Netflix is not going to sink £3-4bn into the premier league just for UK rights because it would not be able to make back that money. It’s not going to grab rugby and the Champions League from BT or golf and cricket for the same reason.

The cost of taking top sports off of traditional broadcasters in each of the markets Netflix operates in would be ruinous under its current business model. And that’s before it had to start building the extra data centre and streaming capacity to cope with 2m+ simultaneous HD streams of Arsenal v Man U.

And for as long as people are paying for Sky Sports or BT Sport they’ll be susceptible to adding a few channels to their package for an extra couple of quid - channels which allow the broadcasters to better monetise their playout systems but which then dent the need to take up a SVOD subscription alongside the broadcasters’.

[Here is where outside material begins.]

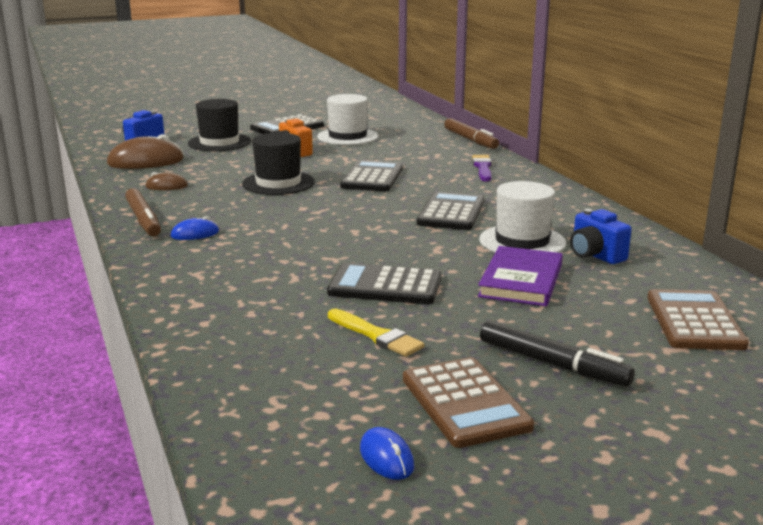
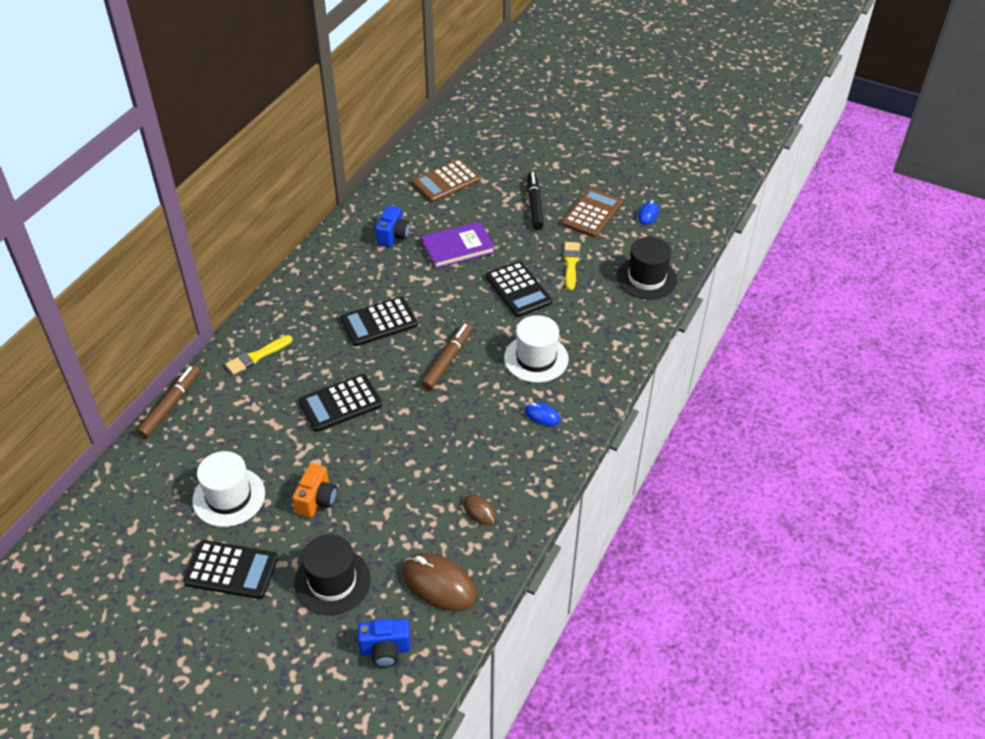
camera: 130 degrees left, 25 degrees up
(143, 220) = (550, 462): brown marker -> brown marker (448, 360)
(278, 183) = (406, 448): black hat -> black hat (646, 278)
(482, 168) = (257, 356): purple brush -> yellow brush
(522, 241) = (400, 270): white hat -> white hat (536, 358)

And those who’ve refused to move entirely to pay-TV, and those who have no interest in Netflix, NOW TV, BT TV or TalkTalk, aren’t going to vote for a Govt which threatened to lock the BBC up behind a paywall.

Even Sky has told MPs that the BBC isn’t set up to become a subscription service.

David Wheeldon, Sky’s Director of Public Policy and Public Affairs, has said:

“Marketing, managing customer relationships and ongoing subscription relationships, managing customer churn—all things that I do not think the BBC has any experience of—putting it firmly into a commercial environment. You would unavoidably change the nature of the organisation.”

http://www.publications.parliament.u...ds/315/315.pdf

When even Sky think it’d be a challenge and would change the BBC, why would any Govt even try making that case to voters? Why would it pick that fight?